Warning: If you’re squeamish, stop reading now….
The only cool thing that’s come out of the last few days involves me spending three hours browsing the Body Worlds Exhibit that’s currently in Calgary at the Science Centre. It was interesting and disturbing in equal measures, and has given me much food for thought. I’ve always had a strong interest in how our bodies work, but am incredibly not competent at handling actual injury and blood so have never wanted to pursue a medical career. The thought of seeing the inner workings of the body was fascinating to me, and off I went to spend a pleasant afternoon looking at skinned bodies and medical slices of organs. I have never had any fear of death or dying (provided it’s not cruel and unusual of course), so I didn’t expect the odd mix of reverence and vague disgust I felt while being surrounded by flayed bodies. I will certainly tell you that a career as a pathologist would be out. (Actually I’ve often wondered about people who work as pathologists. No matter how much you like to solve the mystery of someone’s death it’s a disturbing and often disgusting profession to be in. How do you get the smell out of your skin and hair at the end of the day? But I digress.)
The exhibit is an odd mixture of posed bodies with anatomical diagrams, slices and samples of various organs and their functions and pseudo-philosophical posters on the walls ruminating on everything from consciousness to the existence of a soul. It definitely has some great points, the crystal clear workings of the organs, muscles, tendons and nerves that make up our bodies, the amazing depictions of what cancer actually looks like, or what smoking does to a lung (not as much as coal mining), and something that I found very impactful – a slice of an obese man. The visual of the layer of fat that surrounds his midsection is vivid enough, but it’s seeing how his internal organs are displaced and overtaken by body fat that was the strong visual to process. The artistic and voyeuristic aspect of the exhibit is the part that’s harder to swallow. On one hand you have documented, consenting donors that offered their bodies for education. On the other hand you’re looking at human bodies, skinned, whimsically posed, often with odd bits of skin intact – the eyebrows, belly buttons, hair and there is some discomfort with that, no doubt about it.
I was surprised at how many young kids were there with their parents.
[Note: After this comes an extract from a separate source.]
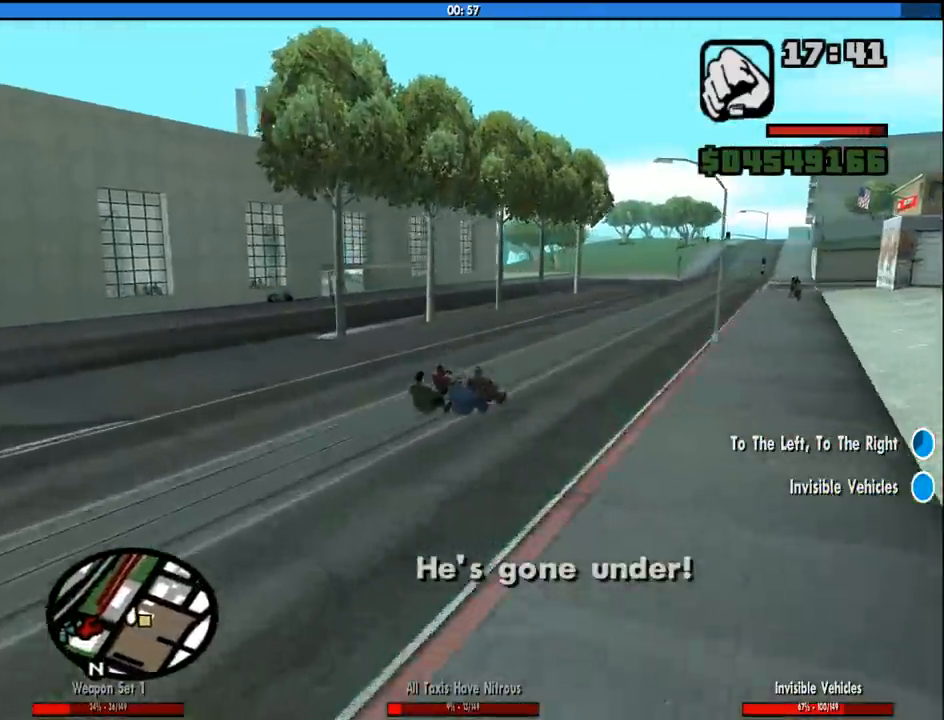
{"keys": ["d", "w"], "mouse": [], "events": [[16, "w", "down"]]}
Of course they handled it better than the adults did, showing true fascination for everything and asking pretty intelligent questions. Still I figured there was a minimum age in most parent’s head below which the exhibit would simply not be productive but tiring, like eight or something. I was wrong. In fact the cross-section of Calgary that made it there was pretty impressive – all ages, all genders, all types of people made their way to check out the workings of our bodies and ponder the contradiction between a dissection and a work of art. If you think you can handle it – I’d recommend it.